Even fewer SoHo residents had heard of Elma Sands, a young woman who left her home near the southwest corner of Lispenard’s Meadow and ended up dead in a newly dug well at the northeast corner of Lispenard’s Meadow. The well is still there beneath an alley alongside a building on Greene Street slightly north of Spring Street.

It was December 22, 1799. Elma Sands was a milliner, 21 years old. She lived at 208 Greenwich Street at the corner of Franklin Street in a respectable boardinghouse owned by her cousins, a family of Quakers. Levi Weeks was a boarder there. A young carpenter, Levi worked in the business of his prosperous brother, Ezra Weeks. A prominent builder, Ezra’s home and lumberyard were a few blocks south on Greenwich Street. Shortly before Elma was found dead in the Manhattan Well, in the vicinity of today’s Spring and Greene Streets, the Weeks brothers had built the wooden pipes that were to carry drinking water from it to the city.

In the week before her disappearance, Elma had confided in her cousins, Catherine Ring and Hope Sands, that on that Sunday night, she and Levi were to be secretly married. Earlier that Sunday a man who lived near the well saw a young man sounding it with a pipe. On questioning, the young man said he had done the carpentry work and wanted to know how deep the water was in the well.

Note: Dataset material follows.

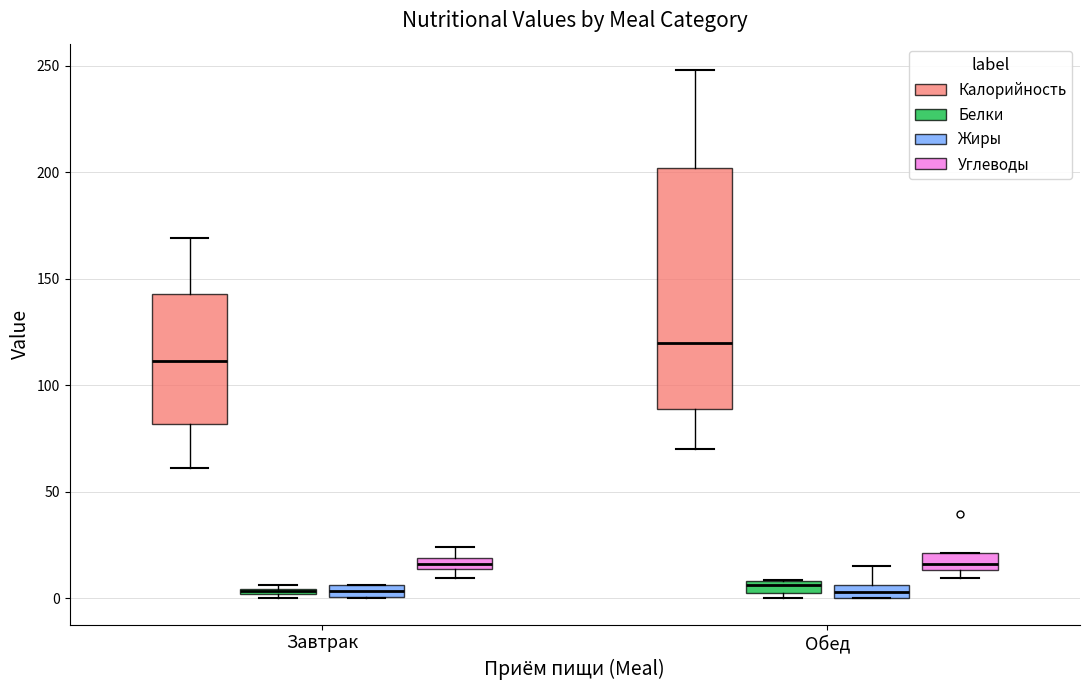

Where is the lower edge of the box for Завтрак (Углеводы) on the y-axis? The values are not printed on the chart, so give them approximately, as read against the axis.

15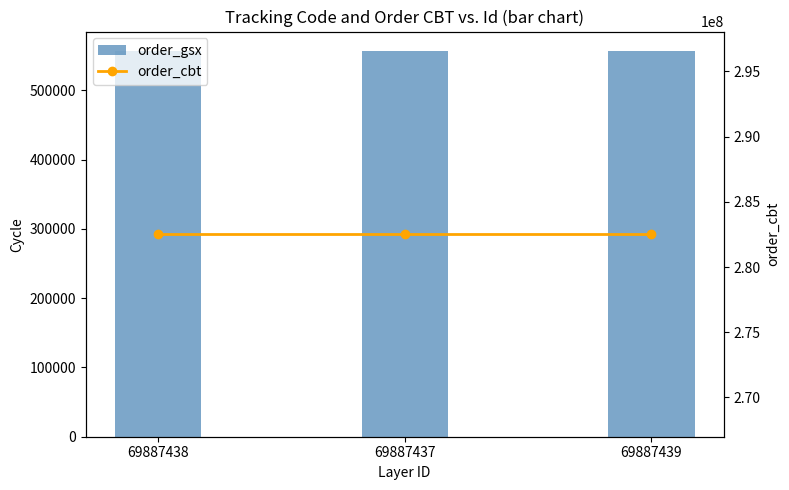

Between 69887439 and 69887437, which is larger?

69887439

Levi Weeks arrived at the Ring boarding house at 8PM and sat in the parlor. Elma went upstairs to put on her shawl and hat and to get a muff she had earlier borrowed from a neighbor. When Elma came downstairs, Levi was seen to step from the parlor into the front hall. The front door closed behind them.

The borrowed muff was found floating on the well water on Christmas Eve. Eventually word of the muff reached her relatives and Elma’s body was pulled from the well on January 2, 1800. Public opinion fastened immediately on Levi Weeks as the killer. But a trial held in March resulted in acquittal.

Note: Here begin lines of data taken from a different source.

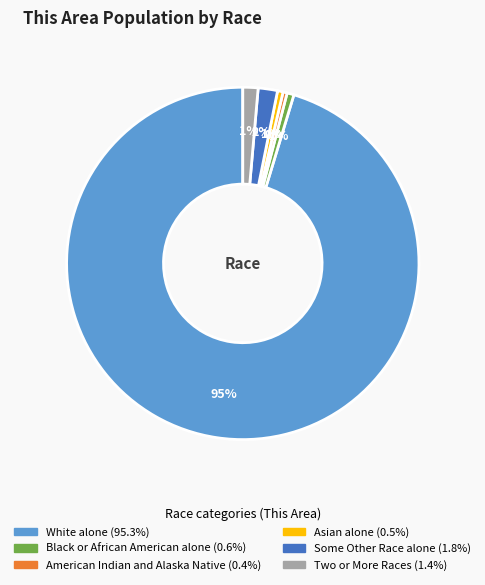

Which slice is the largest?

White alone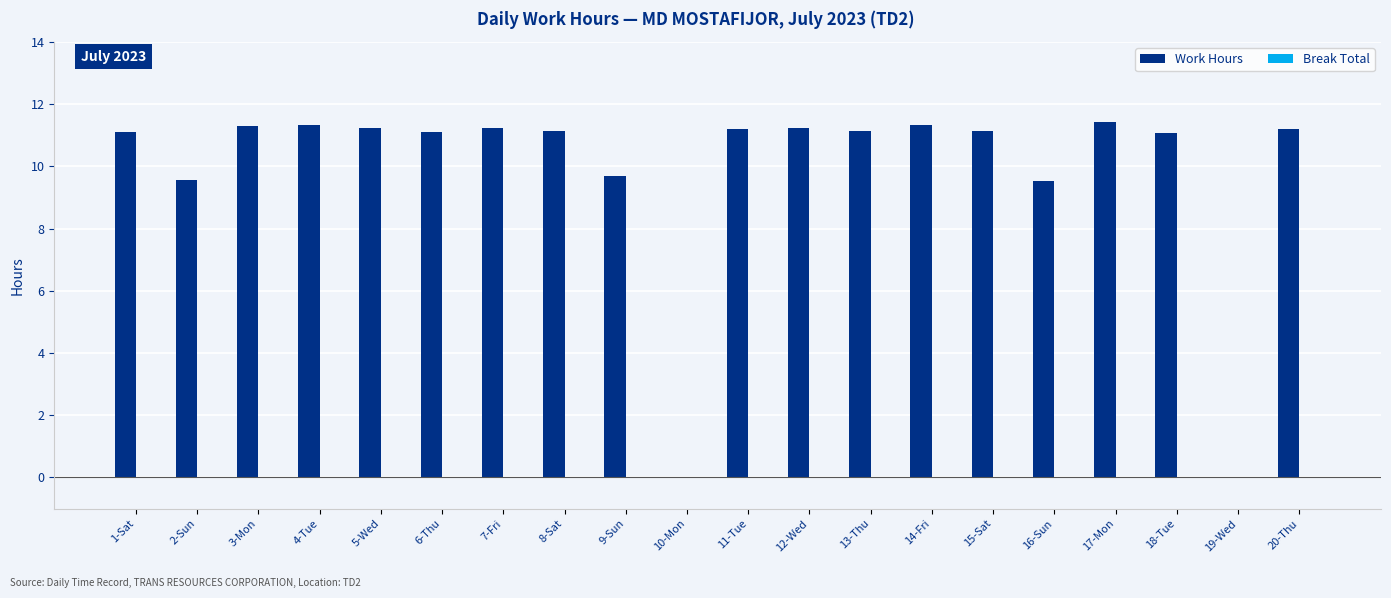

The chart shows a value of 15.3 at 4-Tue. True or false?

False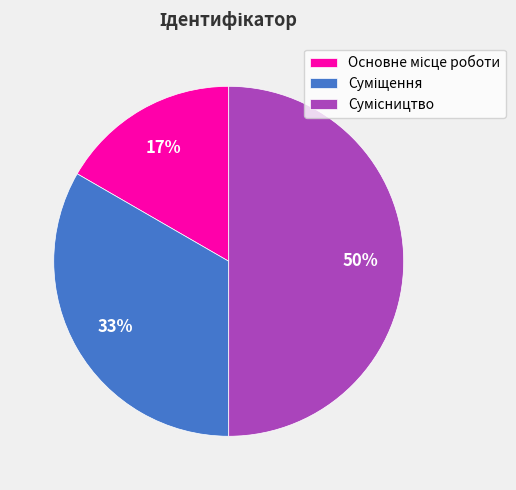

How many slices are in this pie chart?

3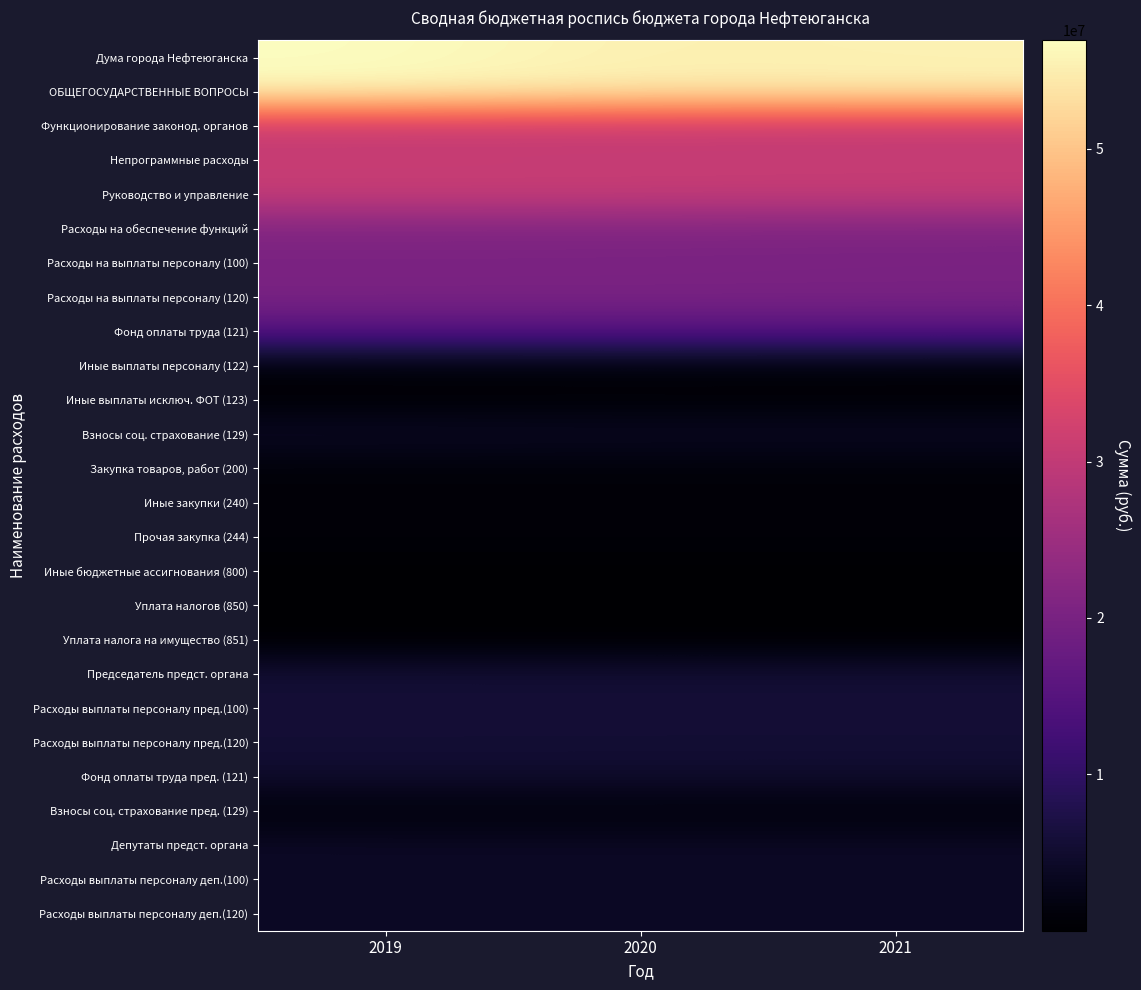

What is the minimum value shown in the chart?

600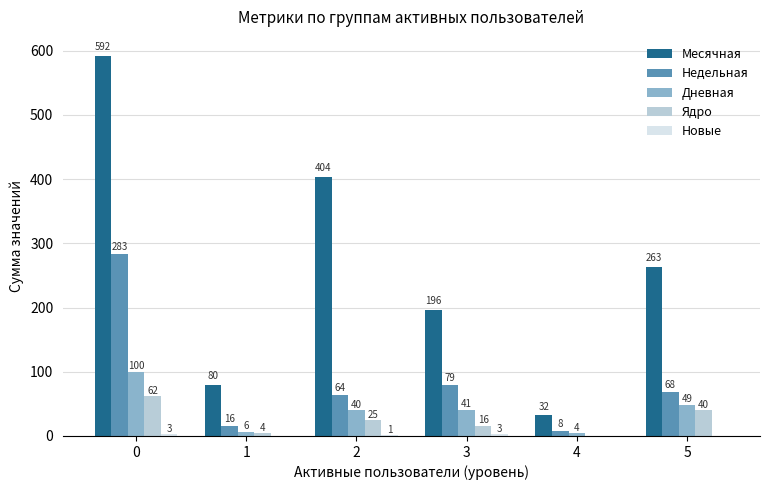

The value of Месячная at 0 is 876. True or false?

False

The defense attorneys, Alexander Hamilton and Aaron Burr, had managed to brand Elma a harlot. The girl, who had always enjoyed a spotless reputation, was a suicidal harlot, at that. Levi claimed they had quarreled and he’d left her standing in front of the house. He said he wouldn’t have married Elma, in any case, because the match did not have his brother’s approval. The jury was convinced that Elma, in despair, had thrown herself into the well.

The population of New York, at that time around 60,000, did not buy the verdict. Elma was a happy and decent girl in the public mind. Levi had seduced her and then killed her to get out of marrying her. Levi Weeks was hounded out of New York in fear for his safety, as mobs followed him everywhere, shouting, “Murderer!”

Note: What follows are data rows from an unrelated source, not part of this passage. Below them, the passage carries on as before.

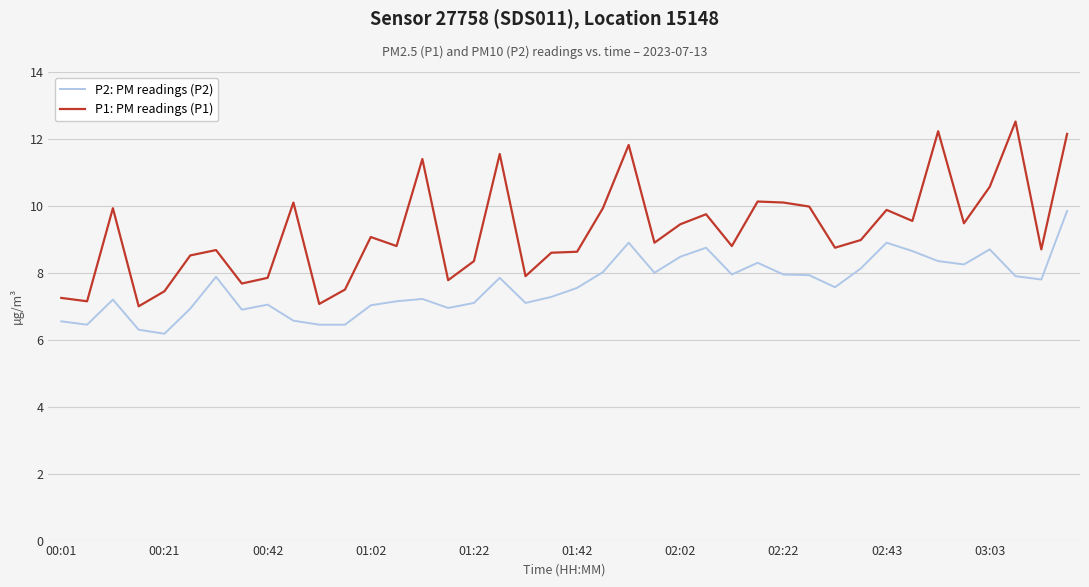

True or false: P1: PM readings (P1) and P2: PM readings (P2) cross at least once.

False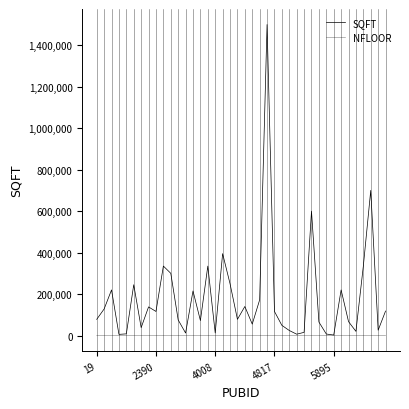

How many categories are shown in the chart?

40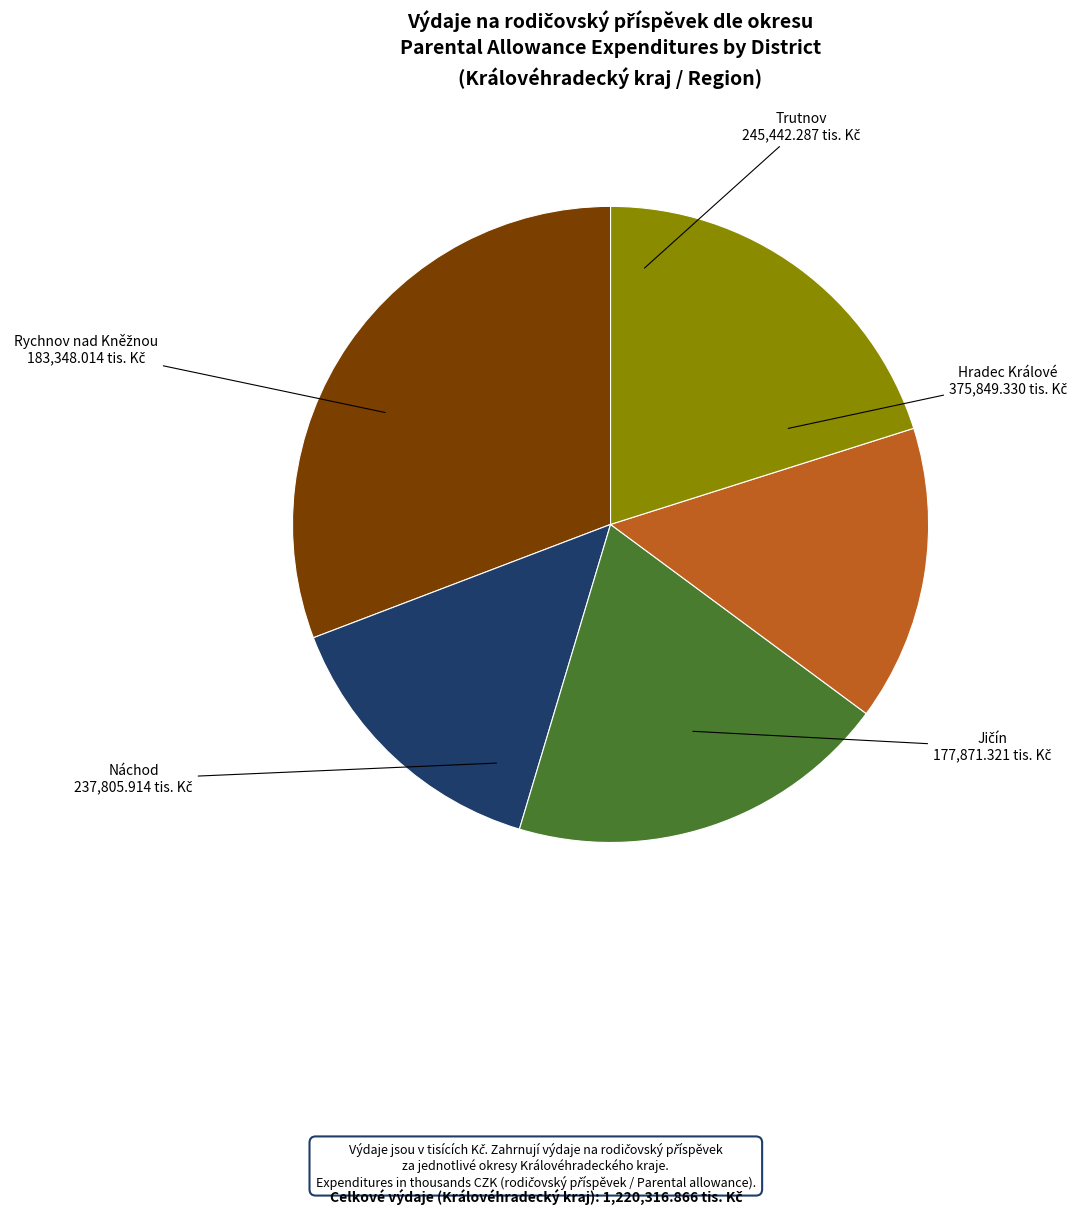

Approximately how many times larger is the value at Náchod compared to Trutnov?

1.0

It is said a curse was placed on the two defense attorneys and on the judge for their part in freeing Levi Weeks. Elma’s Quakeress cousin, Catherine Ring, pointed to them, so the story goes, and said to Alexander Hamilton, “If thee dies a natural death, I shall think there is no justice in heaven!” Aaron Burr shot Alexander Hamilton to death a few years later. Burr lived and died in disgrace. The judge disappeared from a hotel room in 1829 and was never seen again.

But Elma Sands was seen, again, and again, and again.